The function \(f: \{0, 1\} \times \mathbb{N} \rightarrow \mathbb{N}\) defined by \(f(x, n) = 2n + x\) is a bijection, thus showing that \(\{0,1\} \times \mathbb{N}\) and \(\mathbb{N}\) have the same cardinality.

Step-by-step solution

Define Function

A bijection can be described by a function which maps from the one set to the other and vice versa without any left-over elements. The function \(f: \{0, 1\} \times \mathbb{N} \rightarrow \mathbb{N}\) is defined as: \(f(x, n) = 2n + x\)

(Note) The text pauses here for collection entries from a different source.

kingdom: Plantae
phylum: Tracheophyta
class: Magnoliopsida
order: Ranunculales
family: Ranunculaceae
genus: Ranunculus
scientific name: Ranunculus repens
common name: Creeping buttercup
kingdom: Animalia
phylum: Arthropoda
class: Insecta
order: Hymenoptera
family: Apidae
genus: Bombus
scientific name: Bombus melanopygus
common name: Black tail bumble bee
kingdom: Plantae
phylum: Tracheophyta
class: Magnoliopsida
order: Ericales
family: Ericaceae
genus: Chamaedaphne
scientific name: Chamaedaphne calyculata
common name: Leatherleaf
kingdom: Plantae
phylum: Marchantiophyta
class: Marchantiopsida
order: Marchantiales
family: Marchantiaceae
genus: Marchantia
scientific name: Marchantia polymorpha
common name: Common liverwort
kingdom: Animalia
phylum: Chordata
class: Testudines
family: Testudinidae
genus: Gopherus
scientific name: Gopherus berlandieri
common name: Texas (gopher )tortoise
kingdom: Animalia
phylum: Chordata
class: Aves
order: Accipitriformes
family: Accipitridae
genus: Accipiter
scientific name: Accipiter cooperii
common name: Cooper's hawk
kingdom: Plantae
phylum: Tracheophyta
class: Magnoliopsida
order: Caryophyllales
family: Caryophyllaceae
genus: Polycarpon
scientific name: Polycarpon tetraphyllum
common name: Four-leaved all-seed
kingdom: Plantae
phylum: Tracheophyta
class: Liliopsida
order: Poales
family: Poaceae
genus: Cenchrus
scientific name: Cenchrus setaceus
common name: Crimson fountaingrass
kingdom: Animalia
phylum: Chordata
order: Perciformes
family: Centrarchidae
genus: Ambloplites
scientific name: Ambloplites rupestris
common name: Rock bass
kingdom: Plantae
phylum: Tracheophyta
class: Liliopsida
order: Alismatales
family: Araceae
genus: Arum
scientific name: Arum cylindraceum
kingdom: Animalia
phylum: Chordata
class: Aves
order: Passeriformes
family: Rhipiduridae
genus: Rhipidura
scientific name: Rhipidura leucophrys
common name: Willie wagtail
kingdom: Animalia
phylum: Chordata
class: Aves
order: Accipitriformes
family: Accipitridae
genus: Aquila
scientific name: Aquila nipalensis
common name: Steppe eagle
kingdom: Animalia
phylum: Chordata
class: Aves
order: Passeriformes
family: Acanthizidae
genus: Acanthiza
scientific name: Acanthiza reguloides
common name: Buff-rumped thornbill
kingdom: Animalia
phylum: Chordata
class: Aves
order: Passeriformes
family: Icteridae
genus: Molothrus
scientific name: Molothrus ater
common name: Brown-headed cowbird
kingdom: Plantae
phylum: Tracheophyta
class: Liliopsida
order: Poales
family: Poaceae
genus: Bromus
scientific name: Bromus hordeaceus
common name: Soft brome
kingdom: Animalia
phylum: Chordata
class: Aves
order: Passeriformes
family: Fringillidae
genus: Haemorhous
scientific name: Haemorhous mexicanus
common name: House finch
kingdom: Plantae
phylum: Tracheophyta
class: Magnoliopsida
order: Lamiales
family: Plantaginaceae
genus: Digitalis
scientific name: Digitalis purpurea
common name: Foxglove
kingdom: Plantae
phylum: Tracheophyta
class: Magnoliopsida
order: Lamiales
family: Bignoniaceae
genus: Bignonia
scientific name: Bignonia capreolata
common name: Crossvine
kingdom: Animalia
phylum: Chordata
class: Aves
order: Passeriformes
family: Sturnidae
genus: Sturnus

Prove Function Is Injective

An injective (or one-to-one) function maps distinct elements of the domain to distinct elements of the codomain. For all \(x_1, x_2 ∈ \{0,1\}\) and \(n_1, n_2 ∈ \mathbb{N}\), if \(f(x_1, n_1) = f(x_2, n_2)\), then \(x_1 = x_2\) and \(n_1 = n_2\). Thus, the function is injective.

Prove Function Is Surjective

A surjective (or onto) function maps from the domain to every element in the codomain. For any \(n ∈ \mathbb{N}\), there exists some \(x\) and \(y\) in \(\{0, 1\} \times \mathbb{N}\) such that \(f(x, y) = n\). Thus, the function is surjective.

Conclusion

Since the function \(f\) is both injective and surjective, it is a bijection. So, \(\{0,1\} \times \mathbb{N}\) and \(\mathbb{N}\) have the same cardinality.